The researchers found that 80% of applications request access to various confidential information, including user accounts and text messages. Two-thirds of VPN clients are equipped with third-party tracking libraries. This is significantly more than in conventional applications.
Distribution of third-party tracking libraries in free and paid VPN clients, as well as in all applications from the Google Play catalog (for comparison)Although the majority of these applications do allow anonymous work on the Internet (in a sense), in reality they collect a large amount of personal data about users, which can then be sold to third parties.
According to Google Play review analysis, only 1% of users expressed some concern about privacy or security regarding VPN clients on their Android smartphone.

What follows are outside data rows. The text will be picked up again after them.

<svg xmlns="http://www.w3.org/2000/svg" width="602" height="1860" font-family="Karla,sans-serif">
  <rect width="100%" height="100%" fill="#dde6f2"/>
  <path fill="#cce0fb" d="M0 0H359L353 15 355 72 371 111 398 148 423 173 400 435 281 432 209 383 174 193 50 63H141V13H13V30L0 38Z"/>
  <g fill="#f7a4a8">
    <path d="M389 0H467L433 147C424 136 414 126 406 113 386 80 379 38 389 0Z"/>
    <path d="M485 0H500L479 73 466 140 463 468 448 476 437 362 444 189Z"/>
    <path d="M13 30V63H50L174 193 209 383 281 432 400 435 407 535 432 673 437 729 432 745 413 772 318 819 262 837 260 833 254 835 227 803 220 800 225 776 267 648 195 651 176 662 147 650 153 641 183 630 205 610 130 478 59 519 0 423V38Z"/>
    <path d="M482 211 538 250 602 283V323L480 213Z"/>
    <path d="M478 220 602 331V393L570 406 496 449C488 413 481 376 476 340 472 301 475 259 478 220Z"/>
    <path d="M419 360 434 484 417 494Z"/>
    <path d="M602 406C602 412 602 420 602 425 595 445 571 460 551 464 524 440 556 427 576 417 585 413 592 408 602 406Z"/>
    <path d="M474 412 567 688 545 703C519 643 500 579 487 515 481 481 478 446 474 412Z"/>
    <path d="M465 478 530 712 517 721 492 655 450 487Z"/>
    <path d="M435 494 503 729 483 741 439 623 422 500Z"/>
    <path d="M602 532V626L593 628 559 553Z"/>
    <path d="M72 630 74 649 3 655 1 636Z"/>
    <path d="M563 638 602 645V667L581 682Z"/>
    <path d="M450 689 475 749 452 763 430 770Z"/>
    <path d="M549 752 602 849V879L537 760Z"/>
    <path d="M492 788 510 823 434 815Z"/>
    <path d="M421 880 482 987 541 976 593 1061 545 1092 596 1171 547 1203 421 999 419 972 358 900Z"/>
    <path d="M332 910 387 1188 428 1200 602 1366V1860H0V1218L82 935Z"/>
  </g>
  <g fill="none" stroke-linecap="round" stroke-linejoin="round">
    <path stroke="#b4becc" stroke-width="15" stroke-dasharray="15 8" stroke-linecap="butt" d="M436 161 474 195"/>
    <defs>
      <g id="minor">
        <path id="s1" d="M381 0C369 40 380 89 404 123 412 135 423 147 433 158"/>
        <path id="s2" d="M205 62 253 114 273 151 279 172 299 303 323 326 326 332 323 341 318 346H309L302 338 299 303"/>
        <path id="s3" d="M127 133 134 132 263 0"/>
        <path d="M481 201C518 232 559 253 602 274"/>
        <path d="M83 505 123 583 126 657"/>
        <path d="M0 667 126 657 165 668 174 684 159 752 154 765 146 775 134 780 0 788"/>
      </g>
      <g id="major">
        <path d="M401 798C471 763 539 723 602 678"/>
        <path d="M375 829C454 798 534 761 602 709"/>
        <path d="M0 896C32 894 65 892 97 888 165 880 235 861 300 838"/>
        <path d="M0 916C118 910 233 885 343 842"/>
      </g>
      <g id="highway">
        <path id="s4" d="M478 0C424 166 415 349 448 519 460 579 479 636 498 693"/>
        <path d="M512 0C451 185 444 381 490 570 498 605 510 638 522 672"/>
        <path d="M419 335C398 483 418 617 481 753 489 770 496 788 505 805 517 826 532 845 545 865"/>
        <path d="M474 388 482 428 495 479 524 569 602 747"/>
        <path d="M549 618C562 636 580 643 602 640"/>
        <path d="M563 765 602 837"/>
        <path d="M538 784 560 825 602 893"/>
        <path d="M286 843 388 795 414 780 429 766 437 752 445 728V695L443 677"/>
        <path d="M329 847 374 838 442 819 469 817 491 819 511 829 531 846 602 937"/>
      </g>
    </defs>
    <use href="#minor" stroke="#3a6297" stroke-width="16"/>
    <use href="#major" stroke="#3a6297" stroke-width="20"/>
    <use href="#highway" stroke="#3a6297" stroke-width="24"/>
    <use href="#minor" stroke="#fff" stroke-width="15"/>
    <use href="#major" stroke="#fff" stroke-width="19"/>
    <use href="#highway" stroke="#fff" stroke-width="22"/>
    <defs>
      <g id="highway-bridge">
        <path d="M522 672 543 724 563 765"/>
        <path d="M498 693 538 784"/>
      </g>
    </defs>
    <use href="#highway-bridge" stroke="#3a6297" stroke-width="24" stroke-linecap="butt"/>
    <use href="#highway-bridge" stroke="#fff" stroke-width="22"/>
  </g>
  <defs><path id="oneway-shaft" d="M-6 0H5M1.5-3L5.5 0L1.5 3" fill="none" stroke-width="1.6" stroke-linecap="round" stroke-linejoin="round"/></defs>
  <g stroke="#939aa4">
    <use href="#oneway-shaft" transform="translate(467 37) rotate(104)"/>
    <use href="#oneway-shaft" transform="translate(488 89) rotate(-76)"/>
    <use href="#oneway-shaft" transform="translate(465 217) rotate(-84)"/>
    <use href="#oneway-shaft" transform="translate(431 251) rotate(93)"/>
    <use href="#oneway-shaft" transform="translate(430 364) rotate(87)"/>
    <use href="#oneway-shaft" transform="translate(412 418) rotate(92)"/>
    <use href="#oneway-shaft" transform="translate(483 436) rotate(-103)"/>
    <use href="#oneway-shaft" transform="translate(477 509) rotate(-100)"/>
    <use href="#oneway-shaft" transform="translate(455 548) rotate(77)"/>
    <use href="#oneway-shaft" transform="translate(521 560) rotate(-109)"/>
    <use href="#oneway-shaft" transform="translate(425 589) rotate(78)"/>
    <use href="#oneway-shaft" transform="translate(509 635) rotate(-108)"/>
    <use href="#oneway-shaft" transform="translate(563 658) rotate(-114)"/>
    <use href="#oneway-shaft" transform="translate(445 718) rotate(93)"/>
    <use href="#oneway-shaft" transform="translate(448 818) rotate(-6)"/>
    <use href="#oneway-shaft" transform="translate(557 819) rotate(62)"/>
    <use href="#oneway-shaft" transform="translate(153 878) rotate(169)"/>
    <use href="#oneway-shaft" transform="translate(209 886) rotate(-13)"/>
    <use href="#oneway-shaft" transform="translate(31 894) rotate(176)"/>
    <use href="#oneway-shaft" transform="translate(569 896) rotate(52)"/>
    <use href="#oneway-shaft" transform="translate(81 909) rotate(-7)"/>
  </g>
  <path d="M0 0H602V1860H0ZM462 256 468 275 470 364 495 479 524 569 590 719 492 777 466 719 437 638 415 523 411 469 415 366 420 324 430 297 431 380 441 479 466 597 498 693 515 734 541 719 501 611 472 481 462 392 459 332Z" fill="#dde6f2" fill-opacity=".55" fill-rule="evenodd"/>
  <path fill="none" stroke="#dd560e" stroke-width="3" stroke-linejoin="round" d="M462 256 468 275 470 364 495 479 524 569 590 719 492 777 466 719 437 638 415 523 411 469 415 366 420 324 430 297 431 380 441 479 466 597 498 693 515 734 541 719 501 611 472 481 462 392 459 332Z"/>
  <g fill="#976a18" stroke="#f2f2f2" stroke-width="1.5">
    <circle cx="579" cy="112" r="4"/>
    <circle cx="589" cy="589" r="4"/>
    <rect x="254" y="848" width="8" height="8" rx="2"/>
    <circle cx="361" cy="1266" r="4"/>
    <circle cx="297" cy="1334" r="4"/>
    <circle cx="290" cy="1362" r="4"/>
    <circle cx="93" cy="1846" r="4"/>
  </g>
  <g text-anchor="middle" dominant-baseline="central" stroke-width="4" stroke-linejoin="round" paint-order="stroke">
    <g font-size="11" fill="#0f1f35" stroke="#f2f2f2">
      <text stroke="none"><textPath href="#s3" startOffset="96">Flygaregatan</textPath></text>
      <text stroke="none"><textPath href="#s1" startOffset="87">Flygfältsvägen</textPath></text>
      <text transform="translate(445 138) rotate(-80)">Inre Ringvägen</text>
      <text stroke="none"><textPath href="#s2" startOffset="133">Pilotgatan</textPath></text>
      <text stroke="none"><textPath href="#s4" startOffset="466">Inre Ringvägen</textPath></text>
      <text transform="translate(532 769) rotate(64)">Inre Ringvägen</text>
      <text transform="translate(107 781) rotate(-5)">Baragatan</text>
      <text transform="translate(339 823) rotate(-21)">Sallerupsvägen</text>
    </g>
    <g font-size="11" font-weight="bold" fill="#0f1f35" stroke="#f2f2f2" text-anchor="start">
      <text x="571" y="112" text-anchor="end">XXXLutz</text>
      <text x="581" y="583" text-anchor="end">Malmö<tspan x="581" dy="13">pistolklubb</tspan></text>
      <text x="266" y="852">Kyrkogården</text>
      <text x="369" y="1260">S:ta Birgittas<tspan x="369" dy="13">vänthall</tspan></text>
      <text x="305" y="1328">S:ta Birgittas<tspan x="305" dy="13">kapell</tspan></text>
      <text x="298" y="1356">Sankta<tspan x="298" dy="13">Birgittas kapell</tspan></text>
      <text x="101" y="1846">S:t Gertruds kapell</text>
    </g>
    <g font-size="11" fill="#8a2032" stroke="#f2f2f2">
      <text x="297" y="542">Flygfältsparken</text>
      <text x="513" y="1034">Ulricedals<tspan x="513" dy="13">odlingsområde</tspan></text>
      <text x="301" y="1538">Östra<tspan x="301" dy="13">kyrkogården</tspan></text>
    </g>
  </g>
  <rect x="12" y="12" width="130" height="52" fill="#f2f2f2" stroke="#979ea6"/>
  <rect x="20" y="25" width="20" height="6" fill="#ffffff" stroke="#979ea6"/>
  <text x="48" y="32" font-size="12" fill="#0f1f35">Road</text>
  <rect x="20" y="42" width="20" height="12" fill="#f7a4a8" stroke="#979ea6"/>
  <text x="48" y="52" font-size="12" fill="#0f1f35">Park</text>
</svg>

Prior to the publication of the
report (pdf), it was sent to VPN client developers and other security professionals. As a result, some developers have fixed security vulnerabilities in their programs, while others have removed them from the Google Play directory. “Always pay attention to the permissions of the applications you are downloading,”
said Professor Dali Kaafar, CSIRO's principal online privacy and security researcher. “The study showed that users of VPN clients should study how serious the problems with these applications are and how great are the risks to which they expose themselves when using such services.”